Auberge de L’ill: A starry night

As part of the planning for this road trip, I trawled through the Michelin website. Within about a thirty-five kilometre radius of Munster there were some fifteen or so Michelin-starred restaurants. Sigh, which one to choose? Do I choose on the basis of geography, how good the food looks on the restaurants’ websites or how nice the people are to me when they answer the phone? Uncertain, I read each and every restaurant description, one by one. Next were the emails to my friend. “Here are numbers one to eight, others to follow. I liked number three best but number eight looked great too. What do you think?” and so it went. Curiously most were one-star, until I got to number twelve on the list, Auberge de L’ill. Interestingly, this was a three star. What could set it so distinctly apart from all the others? Was this the Sirius Star in a constellation of restaurants? Well that settled that. A decision was made.

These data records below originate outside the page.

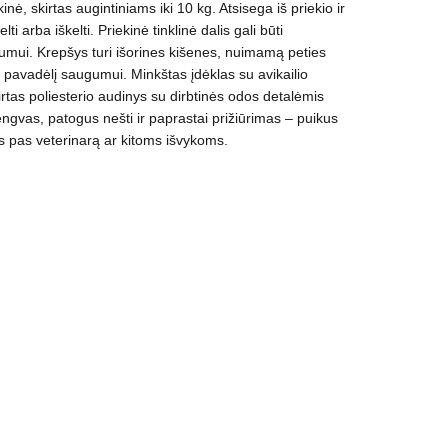
inė, skirtas augintiniams iki 10 kg. Atsisega iš priekio ir
lti arba iškelti. Priekinė tinklinė dalis gali būti
ui. Krepšys turi išorines kišenes, nuimamą peties
ą pavadėlį saugumui. Minkštas įdėklas su avikailio
virtas poliesterio audinys su dirbtinės odos detalėmis
ngvas, patogus nešti ir paprastai prižiūrimas – puikus
s pas veterinarą ar kitoms išvykoms.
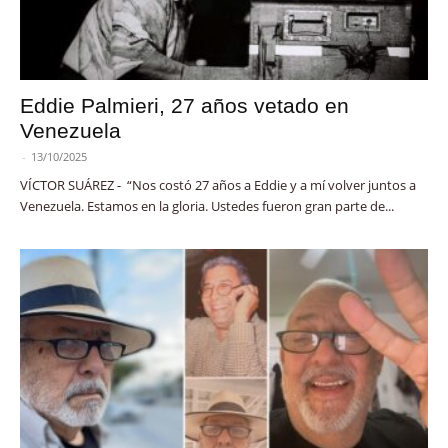
Eddie Palmieri, 27 años vetado en
Venezuela
-
13/10/2025
VÍCTOR SUÁREZ - “Nos costó 27 años a Eddie y a mí volver juntos a
Venezuela. Estamos en la gloria. Ustedes fueron gran parte de...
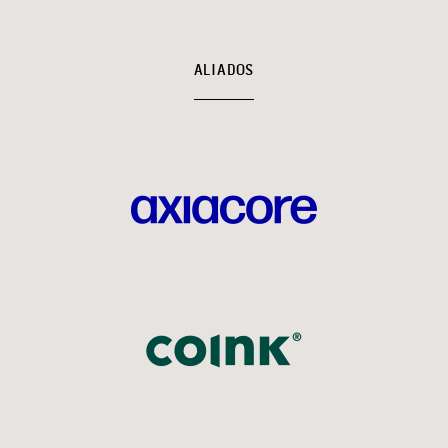
ALIADOS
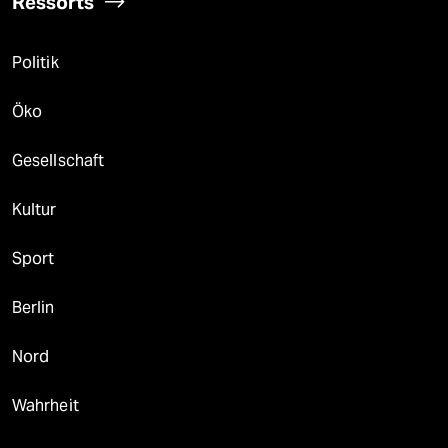
Ressorts
Politik
Öko
Gesellschaft
Kultur
Sport
Berlin
Nord
Wahrheit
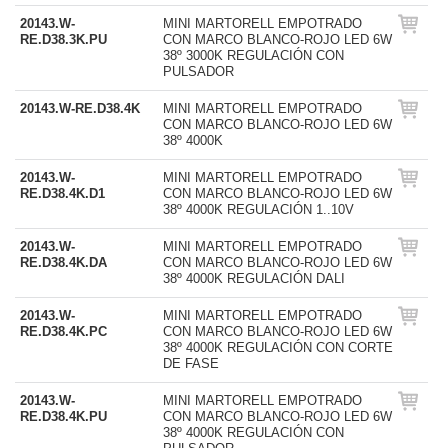
20143.W-
MINI MARTORELL EMPOTRADO
RE.D38.3K.PU
CON MARCO BLANCO-ROJO LED 6W
38º 3000K REGULACIÓN CON
PULSADOR
20143.W-RE.D38.4K
MINI MARTORELL EMPOTRADO
CON MARCO BLANCO-ROJO LED 6W
38º 4000K
20143.W-
MINI MARTORELL EMPOTRADO
RE.D38.4K.D1
CON MARCO BLANCO-ROJO LED 6W
38º 4000K REGULACIÓN 1..10V
20143.W-
MINI MARTORELL EMPOTRADO
RE.D38.4K.DA
CON MARCO BLANCO-ROJO LED 6W
38º 4000K REGULACIÓN DALI
20143.W-
MINI MARTORELL EMPOTRADO
RE.D38.4K.PC
CON MARCO BLANCO-ROJO LED 6W
38º 4000K REGULACIÓN CON CORTE
DE FASE
20143.W-
MINI MARTORELL EMPOTRADO
RE.D38.4K.PU
CON MARCO BLANCO-ROJO LED 6W
38º 4000K REGULACIÓN CON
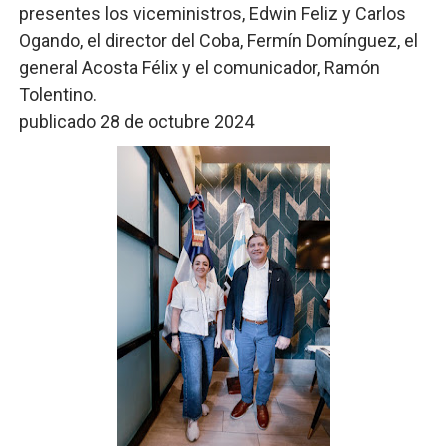
presentes los viceministros, Edwin Feliz y Carlos
Ogando, el director del Coba, Fermín Domínguez, el
general Acosta Félix y el comunicador, Ramón
Tolentino.
publicado 28 de octubre 2024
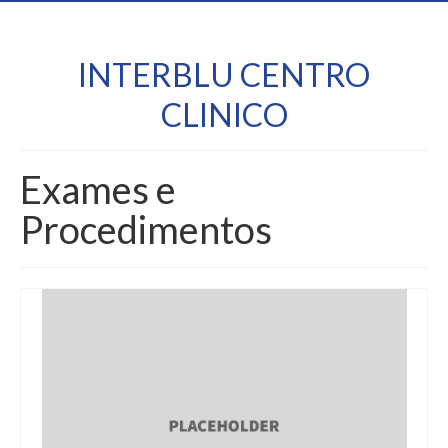
INTERBLU CENTRO
CLINICO
Exames e
Procedimentos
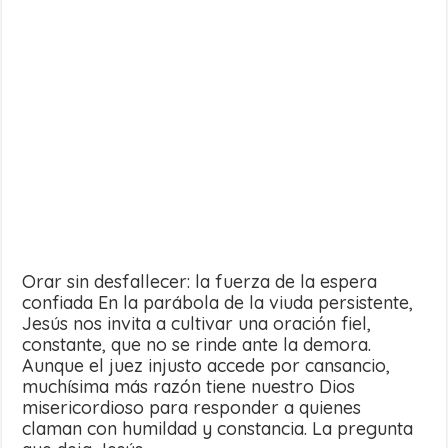
Orar sin desfallecer: la fuerza de la espera
confiada En la parábola de la viuda persistente,
Jesús nos invita a cultivar una oración fiel,
constante, que no se rinde ante la demora.
Aunque el juez injusto accede por cansancio,
muchísima más razón tiene nuestro Dios
misericordioso para responder a quienes
claman con humildad y constancia. La pregunta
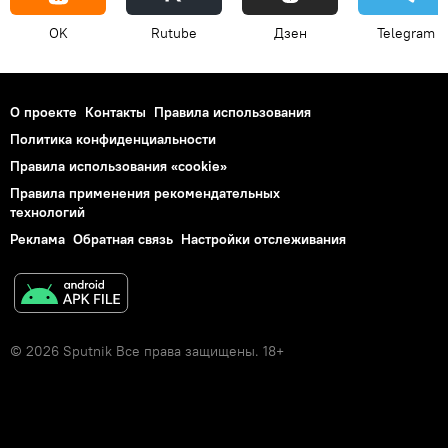
OK
Rutube
Дзен
Telegram
О проекте
Контакты
Правила использования
Политика конфиденциальности
Правила использования «cookie»
Правила применения рекомендательных
технологий
Реклама
Обратная связь
Настройки отслеживания
© 2026 Sputnik Все права защищены. 18+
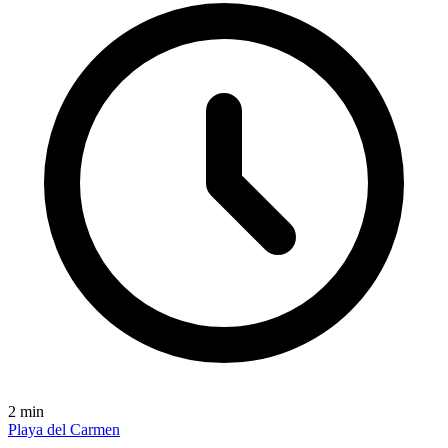
2
min
Playa del Carmen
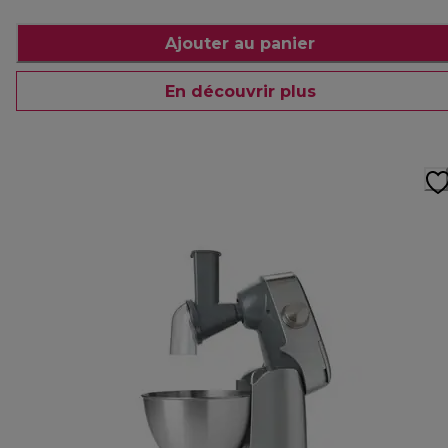
Ajouter au panier
En découvrir plus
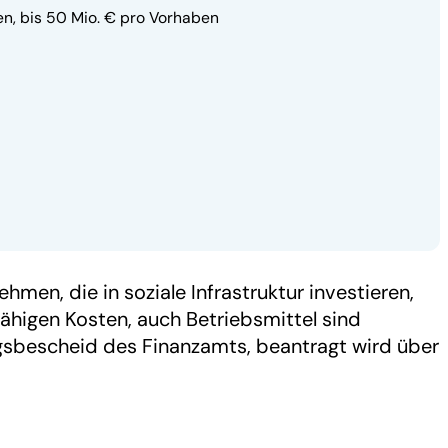
en, bis 50 Mio. € pro Vorhaben
men, die in soziale Infrastruktur investieren,
fähigen Kosten, auch Betriebsmittel sind
ngsbescheid des Finanzamts, beantragt wird über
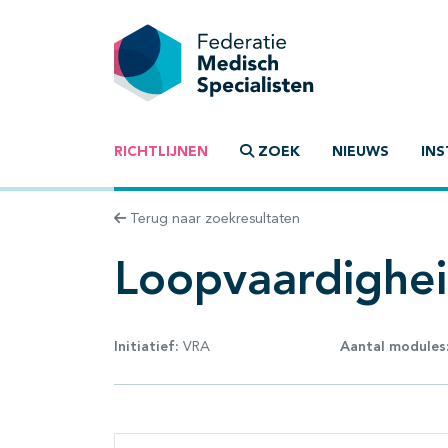
RICHTLIJNEN
ZOEK
NIEUWS
INS
Terug naar zoekresultaten
Loopvaardighei
Initiatief:
VRA
Aantal modules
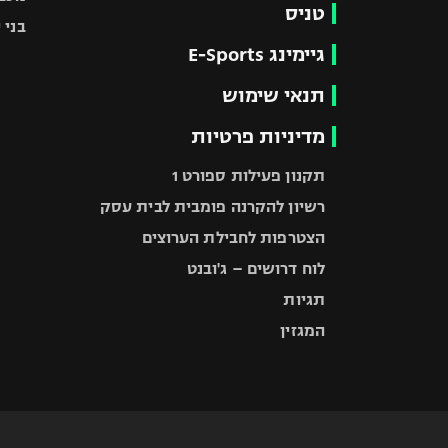
טניס
בני 
גיימינג E-Sports
תנאי שימוש
מדיניות פרטיות
תקנון פעילות ספורט 1
רשיון להקרנה פומבית לבית עסק
הצטרפות לחבילת הערוצים
לוח דרושים – ג'ובנט
תגיות
המגזין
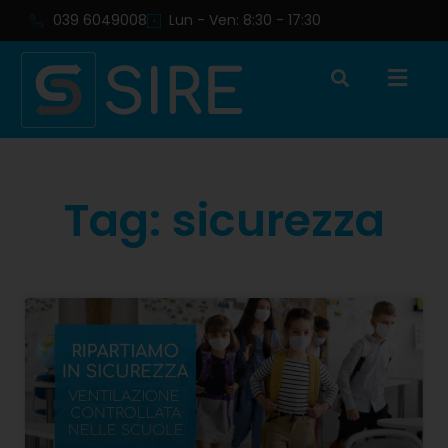
039 6049008
Lun - Ven: 8:30 - 17:30
Tag: sicurezza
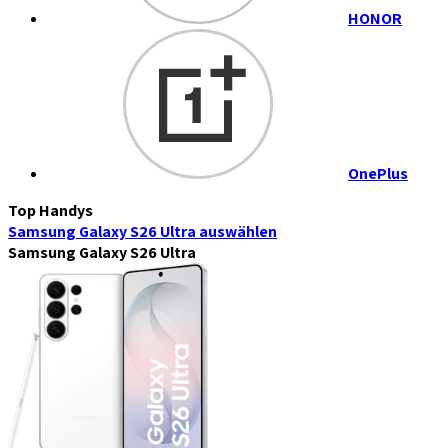
HONOR
OnePlus
Top Handys
Samsung Galaxy S26 Ultra
auswählen
Samsung Galaxy S26 Ultra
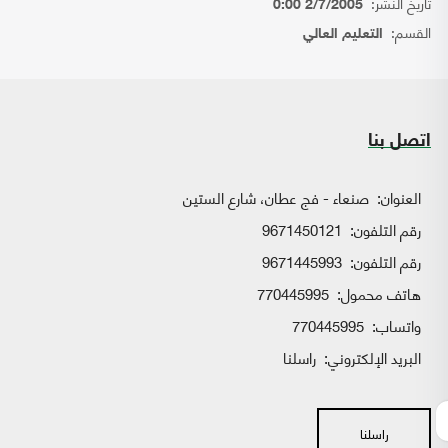
تاريخ النشر:
2/7/2005 0:00
القسم:
التعليم العالي
اتصل بنا
العنوان:
صنعاء - فج عطان، شارع الستين
رقم التلفون:
9671450121
رقم التلفون:
9671445993
هاتف محمول:
770445995
واتساب:
770445995
البريد الإلكتروني:
راسلنا
راسلنا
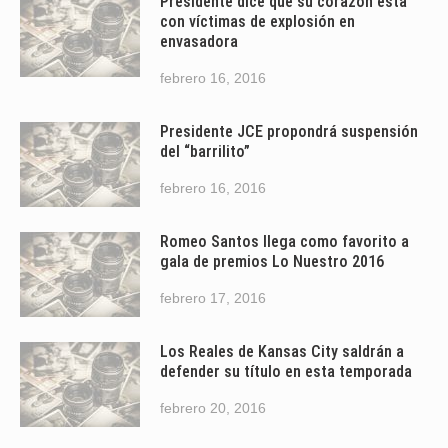
Presidente dice que su corazón está
con víctimas de explosión en
envasadora
febrero 16, 2016
Presidente JCE propondrá suspensión
del “barrilito”
febrero 16, 2016
Romeo Santos llega como favorito a
gala de premios Lo Nuestro 2016
febrero 17, 2016
Los Reales de Kansas City saldrán a
defender su título en esta temporada
febrero 20, 2016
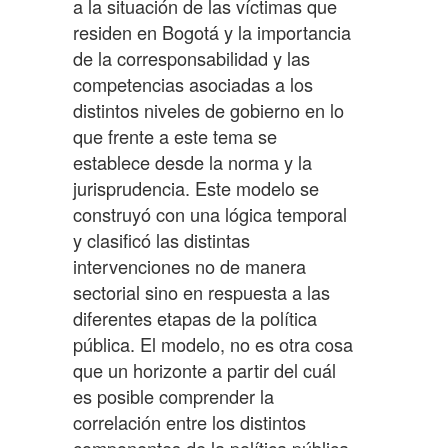
a la situación de las víctimas que
residen en Bogotá y la importancia
de la corresponsabilidad y las
competencias asociadas a los
distintos niveles de gobierno en lo
que frente a este tema se
establece desde la norma y la
jurisprudencia. Este modelo se
construyó con una lógica temporal
y clasificó las distintas
intervenciones no de manera
sectorial sino en respuesta a las
diferentes etapas de la política
pública. El modelo, no es otra cosa
que un horizonte a partir del cuál
es posible comprender la
correlación entre los distintos
componentes de la política pública,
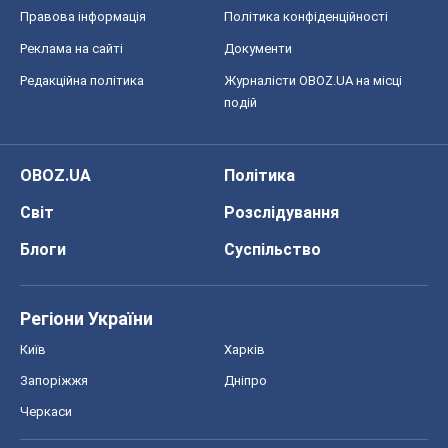
Правова інформація
Політика конфіденційності
Реклама на сайті
Документи
Редакційна політика
Журналісти OBOZ.UA на місці
подій
OBOZ.UA
Політика
Світ
Розслідування
Блоги
Суспільство
Регіони України
Київ
Харків
Запоріжжя
Дніпро
Черкаси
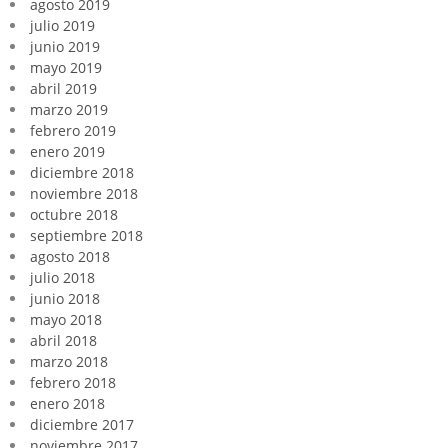
agosto 2019
julio 2019
junio 2019
mayo 2019
abril 2019
marzo 2019
febrero 2019
enero 2019
diciembre 2018
noviembre 2018
octubre 2018
septiembre 2018
agosto 2018
julio 2018
junio 2018
mayo 2018
abril 2018
marzo 2018
febrero 2018
enero 2018
diciembre 2017
noviembre 2017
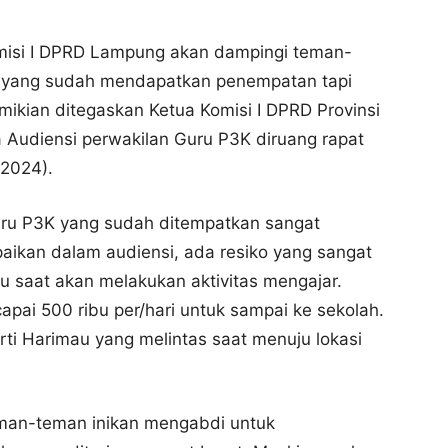
misi I DPRD Lampung akan dampingi teman-
 yang sudah mendapatkan penempatan tapi
mikian ditegaskan Ketua Komisi I DPRD Provinsi
Audiensi perwakilan Guru P3K diruang rapat
/2024).
uru P3K yang sudah ditempatkan sangat
mpaikan dalam audiensi, ada resiko yang sangat
u saat akan melakukan aktivitas mengajar.
pai 500 ribu per/hari untuk sampai ke sekolah.
rti Harimau yang melintas saat menuju lokasi
teman-teman inikan mengabdi untuk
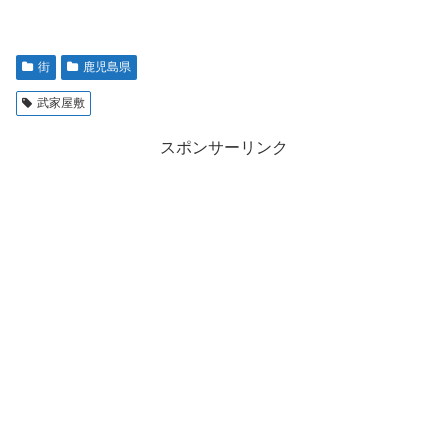
街
鹿児島県
武家屋敷
スポンサーリンク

The banks of the River L’ill

The banks of the River L’ill

Auberge de L’ill is so named for it lies on the banks of the River L’ill in Alsace, Eastern France. Established in 1878 and famed for the finest of fine Alsatian cuisine (and by some accounts, the best restaurant in Eastern France), it has been an outpost for the creations of many generations of the Haeberlin family. So it was with awe that I stepped onto the path that led us to the key address of this family dynasty. As the door swung open I was simply stunned.